This feels like a “WATER IS WET!” type situation with the exception that a large part of the population would end up being shocked and appalled by the idea of water being wet.
You can tell if someone will be shocked by this news or not by whether they unironically call it AI or whether they call it an LLM. It’s not a fool proof method, but it siffs out the masses.
I just wish LLM felt better to say than AI. Like AI just rolls off the tongue but LLM feels like a mouthful. That doesn’t help :(
I’m not surprised by those results at all but I think it’s a very good thing to see some actual research and numbers.
Wow, what sort of advanced techniques of investigative journalism did they deploy? Use the thing for five minutes and count?
I’m not even a big hater of LLMs and I could have told you that for free.
Well, yeah, I could’ve told you that too but neither of us would have any proof. It’s one thing to try it out and decide that it sucks for your use case and another thing to measure and quantify it somehow.
Why such a negative reaction if you apparently agree with the outcome?
Well, for one thing, it’s part of a wider trend of misreporting about AI. For another, the more interesting, meaningful angle here would be why the (frankly very simplistic) research of the BBC is mismatched with the supposedly more rigorous benchmarks used for LLM quality testing and reported in new releases.
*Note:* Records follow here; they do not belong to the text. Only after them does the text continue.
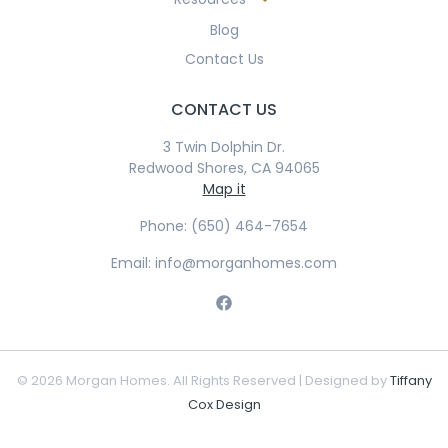
Blog
Contact Us
CONTACT US
3 Twin Dolphin Dr.
Redwood Shores, CA 94065
Map it
Phone: (650) 464-7654
Email: info@morganhomes.com
© 2026 Morgan Homes. All Rights Reserved | Designed by
Tiffany
Cox Design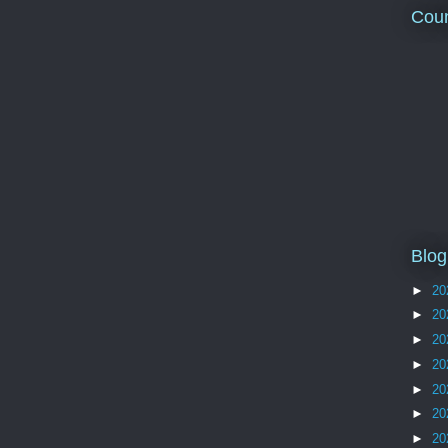
Coun
Blog
►
20
►
20
►
20
►
20
►
20
►
20
►
20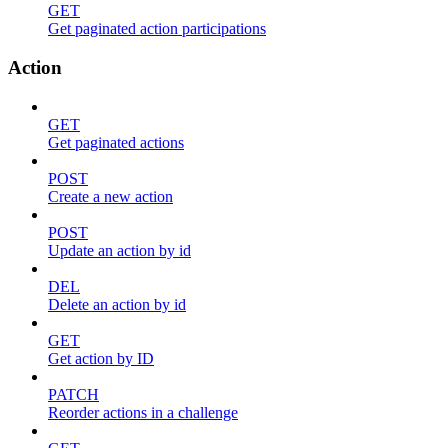
GET
Get paginated action participations
Action
GET
Get paginated actions
POST
Create a new action
POST
Update an action by id
DEL
Delete an action by id
GET
Get action by ID
PATCH
Reorder actions in a challenge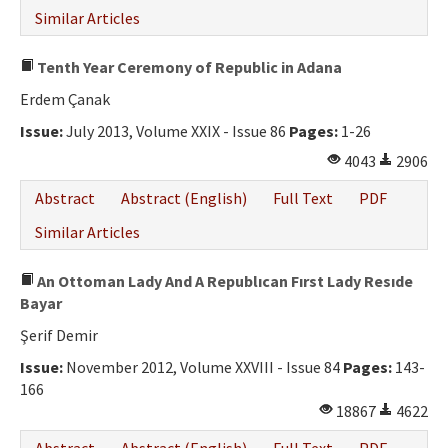
Similar Articles
Tenth Year Ceremony of Republic in Adana
Erdem Çanak
Issue:
July 2013, Volume XXIX - Issue 86
Pages:
1-26
4043
2906
Abstract
Abstract (English)
Full Text
PDF
Similar Articles
An Ottoman Lady And A Republıcan Fırst Lady Resıde
Bayar
Şerif Demir
Issue:
November 2012, Volume XXVIII - Issue 84
Pages:
143-
166
18867
4622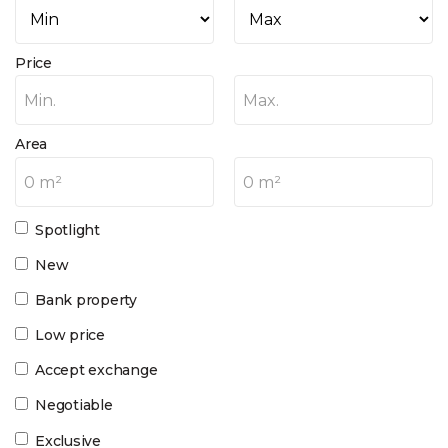
Price
Min.
Max.
Area
0 m²
0 m²
Spotlight
New
Bank property
Low price
Accept exchange
Negotiable
Exclusive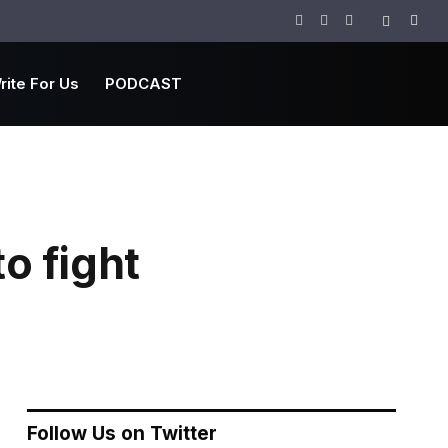
Facebook
Twitter
Instagram
rite For Us
PODCAST
o fight
Follow Us on Twitter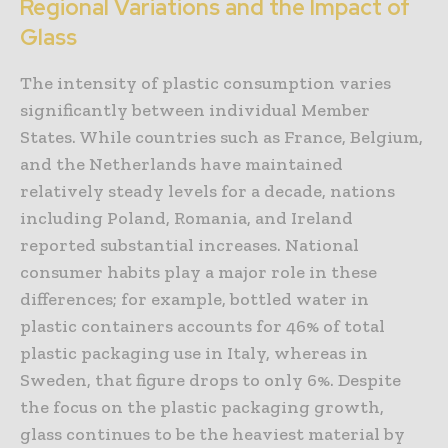
Regional Variations and the Impact of
Glass
The intensity of plastic consumption varies
significantly between individual Member
States. While countries such as France, Belgium,
and the Netherlands have maintained
relatively steady levels for a decade, nations
including Poland, Romania, and Ireland
reported substantial increases. National
consumer habits play a major role in these
differences; for example, bottled water in
plastic containers accounts for 46% of total
plastic packaging use in Italy, whereas in
Sweden, that figure drops to only 6%. Despite
the focus on the plastic packaging growth,
glass continues to be the heaviest material by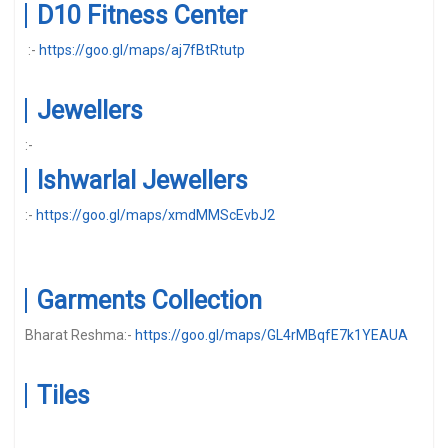
D10 Fitness Center
:-
https://goo.gl/maps/aj7fBtRtutp
Jewellers
:-
Ishwarlal Jewellers
:-
https://goo.gl/maps/xmdMMScEvbJ2
Garments Collection
Bharat Reshma:-
https://goo.gl/maps/GL4rMBqfE7k1YEAUA
Tiles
In fact, are they? What do they mean? Should people learn about them and understand them before engaging? Probably, yeah, right? But the BBC is saying their findings have “far reaching implications” without engaging with any of those issues, which are not particularly obscure or unknown in the field.
The gap between what’s being done in LLM development, what is being reported about it and how the public at large understand it is bizarre and hard to quantify. I believe once the smoke clears people will have some guilt to process about it, regardless of what the outcome of the hype cycle ends up being.
Yeah, I intentionally left out the word “groundbreaking” from the title when posting, because that’s a ridiculous thing to say about this research. Obviously, it could be much better.
But I would say that any attempt at rational look at LLMs in mainstream media is a step in the right direction.
I’m not surprised. And I heavily recommend people to ask questions about a topic that they reliably know to those assistants; they’ll notice how much crap the bots output. Now consider that the bot is also bullshitting about the things that you don’t know.